I am not really sure the difference between a web hosting site and an Ecommerce site. I want to open a clothing store and there are so many options I'm not sure what to go with. I've looked up fab.com and I am okay with selling my shirts with them but I also want a website of my own. There's godaddy.com which is alright, I came across Free Ecommerce Website - Create your own online shop with FreeWebstore and it is my top choice right now. I've read reviews and it seems pretty good. I'm starting really small and I don't want to go all out just in case my whole clothing store idea doesn't work out. I know about bigcartel and it's alright as well. I'm a little bit confused in this part of the process (creating the online website) and I could use some help.


----------



## gruntstyle (Aug 11, 2009)

We use opencart and like it a lot.
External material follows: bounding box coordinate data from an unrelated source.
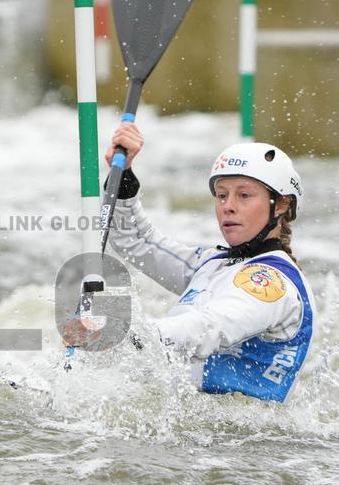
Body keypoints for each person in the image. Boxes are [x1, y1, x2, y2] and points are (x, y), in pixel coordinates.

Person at [65, 124, 315, 403]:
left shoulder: (272, 283)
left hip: (233, 437)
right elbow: (137, 241)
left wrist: (129, 336)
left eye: (244, 195)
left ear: (280, 204)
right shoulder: (212, 264)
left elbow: (208, 327)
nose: (227, 206)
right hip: (190, 419)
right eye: (222, 195)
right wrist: (123, 180)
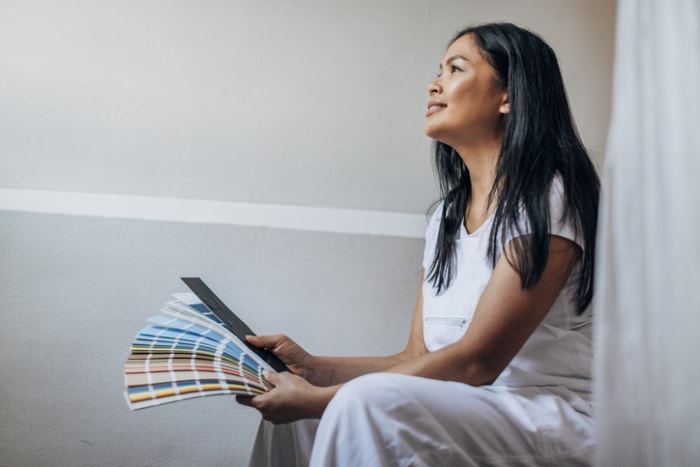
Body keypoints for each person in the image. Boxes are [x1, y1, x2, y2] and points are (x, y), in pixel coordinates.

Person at [238, 22, 600, 466]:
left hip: (546, 415)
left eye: (456, 68)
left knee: (358, 403)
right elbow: (417, 357)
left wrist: (320, 399)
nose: (434, 83)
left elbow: (477, 362)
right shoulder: (446, 217)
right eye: (439, 70)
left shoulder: (550, 197)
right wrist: (314, 369)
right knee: (306, 416)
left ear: (509, 96)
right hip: (469, 407)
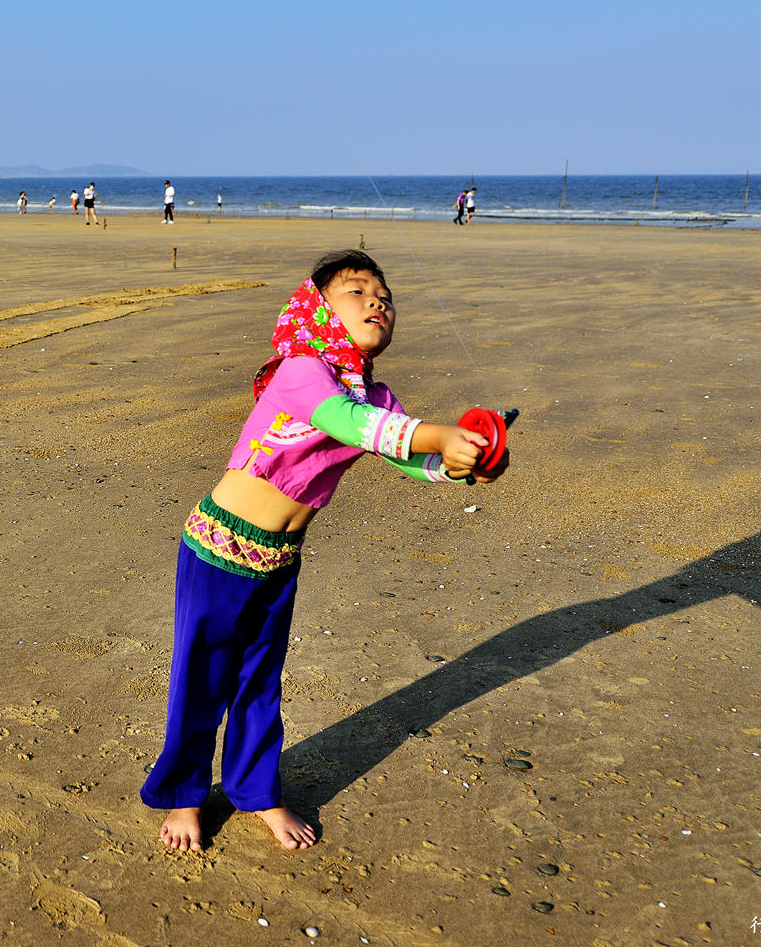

If youre planning on going out of business and don't want to buy into any thing long term them I would check a free option that requires no programming. Take it another level up and you have other options that have pre loaded merchant services like yahoo stores.


----------



## Dizzymarkus (Sep 23, 2012)

hosting is just that -- your site is hosted only -- cheaper

ecomm is hosting plus security certificates and such to accept credit card payments etc. --- more expensive.




bluehost.com

oscommerce
phpcart
zencart
(theres a ton more)


with any of these you will need DATABASE privleges and have to install it on your own-- short ofpaying someone to set it up for you 


good luck,
Markus


----------



## R03 (Apr 25, 2012)

You will get what you pay for with an e commerce site. You will not get a lot of the features with the free site as you would using a paid site. I use shopify.com and it is very easy to set up and maintain. A lot of templates to chose from. Some free and some paid. 

One of may Shopify app offers a print on demand application from Merchify. I do some of my shirts on Merchify so I don't have to worry about fulfilling orders and shipping. 

With shopify, i pretty much do nothing but ship and collect money. I love Ecommerce Software, Online Store Builder, Website Store Hosting Solution- Free 14 day Trial by Shopify.


----------



## GHEENEE1 (Jan 8, 2007)

I use webs.com for a free ecommerce site.


----------



## Alpha Statuz (Feb 20, 2009)

I've been wondering (and attempting to decipher) whether sites such as bigcartel offer various email addresses such as a regular web hosting company.

I have webhostinghub, and while the difficulties of having to install and completely edit an ecommerce platform with no experience, I appreciate the tremendous server space, and unlimited email accounts. Not sure if the ecommerce web companies offer anything competitive in that area............

Sent from my PG86100 using T-Shirt Forums


----------



## jackptoke (Jul 21, 2012)

I use opencart fire my website.

Have a look, www.adventees.com.au.

Sent from my GT-N7000 using T-Shirt Forums


----------